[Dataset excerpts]
------------------------------------------------
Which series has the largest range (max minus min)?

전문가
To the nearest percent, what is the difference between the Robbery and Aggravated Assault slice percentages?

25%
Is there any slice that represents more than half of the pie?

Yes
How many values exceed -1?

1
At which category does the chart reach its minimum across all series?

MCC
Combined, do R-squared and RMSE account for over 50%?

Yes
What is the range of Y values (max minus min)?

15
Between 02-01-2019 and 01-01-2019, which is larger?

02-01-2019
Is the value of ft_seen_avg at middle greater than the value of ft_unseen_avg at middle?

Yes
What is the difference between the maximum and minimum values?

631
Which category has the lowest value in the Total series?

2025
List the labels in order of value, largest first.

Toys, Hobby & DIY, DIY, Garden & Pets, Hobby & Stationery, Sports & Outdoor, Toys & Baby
------------------------------------------------
=== WORK ITEM ===
Retype the items word for word, starting at the very first line and stopping after the line that contains "How many values exceed -1?".

=== RESULT ===
Which series has the largest range (max minus min)?

전문가
To the nearest percent, what is the difference between the Robbery and Aggravated Assault slice percentages?

25%
Is there any slice that represents more than half of the pie?

Yes
How many values exceed -1?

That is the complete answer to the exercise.